WHAT IS REQUIRED
Please print the records below word for word.

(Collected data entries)
________________________

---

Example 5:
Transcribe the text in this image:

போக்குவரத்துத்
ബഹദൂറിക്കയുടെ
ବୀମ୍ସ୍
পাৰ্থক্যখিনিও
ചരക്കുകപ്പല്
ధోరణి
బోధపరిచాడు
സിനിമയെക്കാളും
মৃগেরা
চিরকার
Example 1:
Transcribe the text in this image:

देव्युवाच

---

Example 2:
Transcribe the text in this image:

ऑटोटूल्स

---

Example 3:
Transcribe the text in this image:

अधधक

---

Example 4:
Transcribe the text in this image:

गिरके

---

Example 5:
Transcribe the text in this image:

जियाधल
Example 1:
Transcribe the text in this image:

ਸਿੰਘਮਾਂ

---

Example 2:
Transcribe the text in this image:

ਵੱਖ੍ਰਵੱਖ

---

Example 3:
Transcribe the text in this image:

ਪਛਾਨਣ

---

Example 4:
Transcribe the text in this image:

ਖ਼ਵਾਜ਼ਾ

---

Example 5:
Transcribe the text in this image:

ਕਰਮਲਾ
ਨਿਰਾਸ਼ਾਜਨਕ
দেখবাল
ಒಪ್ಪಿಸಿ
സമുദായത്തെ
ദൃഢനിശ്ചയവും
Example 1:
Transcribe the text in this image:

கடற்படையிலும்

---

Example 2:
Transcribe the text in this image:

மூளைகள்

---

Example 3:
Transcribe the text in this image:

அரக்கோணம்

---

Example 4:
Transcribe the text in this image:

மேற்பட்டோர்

________________________

YOUR SOLUTION
---

Example 5:
Transcribe the text in this image:

போக்குவரத்துத்
ബഹദൂറിക്കയുടെ
ବୀମ୍ସ୍
পাৰ্থক্যখিনিও
ചരക്കുകപ്പല്
ధోరణి
బోధపరిచాడు
സിനിമയെക്കാളും
মৃগেরা
চিরকার
Example 1:
Transcribe the text in this image:

देव्युवाच

---

Example 2:
Transcribe the text in this image:

ऑटोटूल्स

---

Example 3:
Transcribe the text in this image:

अधधक

---

Example 4:
Transcribe the text in this image:

गिरके

---

Example 5:
Transcribe the text in this image:

जियाधल
Example 1:
Transcribe the text in this image:

ਸਿੰਘਮਾਂ

---

Example 2:
Transcribe the text in this image:

ਵੱਖ੍ਰਵੱਖ

---

Example 3:
Transcribe the text in this image:

ਪਛਾਨਣ

---

Example 4:
Transcribe the text in this image:

ਖ਼ਵਾਜ਼ਾ

---

Example 5:
Transcribe the text in this image:

ਕਰਮਲਾ
ਨਿਰਾਸ਼ਾਜਨਕ
দেখবাল
ಒಪ್ಪಿಸಿ
സമുദായത്തെ
ദൃഢനിശ്ചയവും
Example 1:
Transcribe the text in this image:

கடற்படையிலும்

---

Example 2:
Transcribe the text in this image:

மூளைகள்

---

Example 3:
Transcribe the text in this image:

அரக்கோணம்

---

Example 4:
Transcribe the text in this image:

மேற்பட்டோர்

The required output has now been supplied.